## Your tasks:
- a) Transcribe the Erlikosaurus passage between "Confusingly, in 1981" and "known therizinosaurian skull.", inclusive.
- b) Answer these questions from the Erlikosaurus passage:
(i) In what year did Perle again name and describe the species?
(ii) How did Perle spell the generic name on that later occasion?
(iii) By what name were therizinosaurs called at the time of the discovery?
- c) Resume the Erlikosaurus passage from its final sentence.

## Page text:
════════
Confusingly, in 1981 Perle again named and described the species as if it were new, but this time in more detail and spelling the generic name as a Latinised "Erlicosaurus". It is today widely accepted by most authors that the original name, Erlikosaurus, is valid. At the time of its discovery it was the only known therizinosaur (then called segnosaurs) for which a complete skull had been discovered, and this helped shed light on a puzzling and poorly known group of dinosaurs. It still represents the most completely known therizinosaurian skull.
════════
## Data excerpts:
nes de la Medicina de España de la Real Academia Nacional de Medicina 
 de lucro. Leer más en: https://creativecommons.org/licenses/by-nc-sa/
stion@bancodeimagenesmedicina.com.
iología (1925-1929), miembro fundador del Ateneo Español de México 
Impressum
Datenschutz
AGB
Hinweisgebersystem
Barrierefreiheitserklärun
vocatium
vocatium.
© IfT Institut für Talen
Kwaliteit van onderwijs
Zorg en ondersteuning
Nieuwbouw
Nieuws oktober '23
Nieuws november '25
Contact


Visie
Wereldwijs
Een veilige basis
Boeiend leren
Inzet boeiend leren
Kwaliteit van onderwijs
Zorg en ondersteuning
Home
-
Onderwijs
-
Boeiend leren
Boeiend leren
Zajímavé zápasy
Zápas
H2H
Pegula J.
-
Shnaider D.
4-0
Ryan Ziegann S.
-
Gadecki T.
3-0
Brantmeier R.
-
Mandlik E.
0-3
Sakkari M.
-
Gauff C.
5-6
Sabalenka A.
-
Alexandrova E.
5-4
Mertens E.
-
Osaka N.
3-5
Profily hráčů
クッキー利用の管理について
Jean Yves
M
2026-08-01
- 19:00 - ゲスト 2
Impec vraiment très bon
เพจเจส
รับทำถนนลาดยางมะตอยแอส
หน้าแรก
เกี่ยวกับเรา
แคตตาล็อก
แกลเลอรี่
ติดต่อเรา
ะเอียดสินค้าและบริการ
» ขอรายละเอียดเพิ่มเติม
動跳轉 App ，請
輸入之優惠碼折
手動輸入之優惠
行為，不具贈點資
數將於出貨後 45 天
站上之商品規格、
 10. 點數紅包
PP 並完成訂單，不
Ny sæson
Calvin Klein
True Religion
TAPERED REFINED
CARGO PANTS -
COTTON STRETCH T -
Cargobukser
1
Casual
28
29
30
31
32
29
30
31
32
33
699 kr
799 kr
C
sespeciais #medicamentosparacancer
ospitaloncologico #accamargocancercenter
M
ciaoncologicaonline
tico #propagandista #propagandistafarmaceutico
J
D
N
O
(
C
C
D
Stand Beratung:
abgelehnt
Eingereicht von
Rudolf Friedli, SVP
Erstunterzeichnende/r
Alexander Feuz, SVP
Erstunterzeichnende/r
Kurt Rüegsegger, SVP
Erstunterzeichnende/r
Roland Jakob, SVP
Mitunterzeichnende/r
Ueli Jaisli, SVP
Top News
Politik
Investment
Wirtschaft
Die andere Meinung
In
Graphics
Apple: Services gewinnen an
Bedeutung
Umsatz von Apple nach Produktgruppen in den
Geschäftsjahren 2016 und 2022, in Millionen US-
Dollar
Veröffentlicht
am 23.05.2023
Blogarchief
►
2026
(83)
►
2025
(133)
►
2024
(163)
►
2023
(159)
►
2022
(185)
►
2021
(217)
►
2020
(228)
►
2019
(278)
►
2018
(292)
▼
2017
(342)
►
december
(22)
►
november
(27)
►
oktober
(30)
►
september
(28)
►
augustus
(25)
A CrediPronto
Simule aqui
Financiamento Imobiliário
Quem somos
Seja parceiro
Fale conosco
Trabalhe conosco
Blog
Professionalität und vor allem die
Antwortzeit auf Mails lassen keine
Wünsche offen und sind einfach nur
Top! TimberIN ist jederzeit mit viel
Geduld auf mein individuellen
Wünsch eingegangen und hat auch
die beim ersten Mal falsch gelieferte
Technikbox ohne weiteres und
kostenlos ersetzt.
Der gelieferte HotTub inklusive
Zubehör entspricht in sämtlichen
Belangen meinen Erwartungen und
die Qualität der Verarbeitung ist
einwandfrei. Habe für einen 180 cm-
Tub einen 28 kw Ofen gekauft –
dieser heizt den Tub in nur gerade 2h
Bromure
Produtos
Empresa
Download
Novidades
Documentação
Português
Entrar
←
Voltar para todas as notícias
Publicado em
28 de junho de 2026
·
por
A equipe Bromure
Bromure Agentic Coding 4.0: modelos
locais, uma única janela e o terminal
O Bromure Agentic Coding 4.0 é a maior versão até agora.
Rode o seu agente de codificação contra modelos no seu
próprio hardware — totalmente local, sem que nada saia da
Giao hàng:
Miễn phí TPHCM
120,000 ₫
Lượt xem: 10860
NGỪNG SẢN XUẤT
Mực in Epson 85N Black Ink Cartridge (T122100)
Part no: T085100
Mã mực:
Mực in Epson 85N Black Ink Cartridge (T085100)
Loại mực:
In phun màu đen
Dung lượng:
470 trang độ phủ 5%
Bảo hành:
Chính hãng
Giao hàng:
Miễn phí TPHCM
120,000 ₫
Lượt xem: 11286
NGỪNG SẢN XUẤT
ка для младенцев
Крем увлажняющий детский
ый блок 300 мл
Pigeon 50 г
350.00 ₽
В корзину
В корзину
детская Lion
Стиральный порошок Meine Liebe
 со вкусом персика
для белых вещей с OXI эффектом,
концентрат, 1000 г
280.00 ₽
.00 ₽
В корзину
════════
## Solved tasks:
- a)
Confusingly, in 1981 Perle again named and described the species as if it were new, but this time in more detail and spelling the generic name as a Latinised "Erlicosaurus". It is today widely accepted by most authors that the original name, Erlikosaurus, is valid. At the time of its discovery it was the only known therizinosaur (then called segnosaurs) for which a complete skull had been discovered, and this helped shed light on a puzzling and poorly known group of dinosaurs. It still represents the most completely known therizinosaurian skull.

- b)
(i) 1981
(ii) "Erlicosaurus"
(iii) Segnosaurs

- c)
In 2010, Gregory S. Paul challenged the validity of this taxon, arguing that Erlikosaurus may be synonymous with Enigmosaurus (named in 1983), since the remains of the latter were found in the same geologic formation, and only known from pelvic remains, whereas the pelvis in Erlikosaurus is unknown; this would make Enigmosaurus a junior synonym of Erlikosaurus. However, since the holotype hip of Enigmosaurus did not closely resemble that of the specimen in Segnosaurus as would be expected for the Segnosaurus-like remains of Erlikosaurus, and there is a considerable size difference, paleontologist Rinchen Barsbold disputed the alleged synonymy. Additional to this, the remains of Erlikosaurus and Enigmosaurus are known from upper and lower boundary, respectively. Consequently, Enigmosaurus and Erlikosaurus are generally considered separated genera. Additionally, some maniraptoran specimens from the Dinosaur Park Formation of Canada have been referred to as cf. E. andrewsi in the past by Philip J. Currie, but these specimens are most likely indeterminate troodontids.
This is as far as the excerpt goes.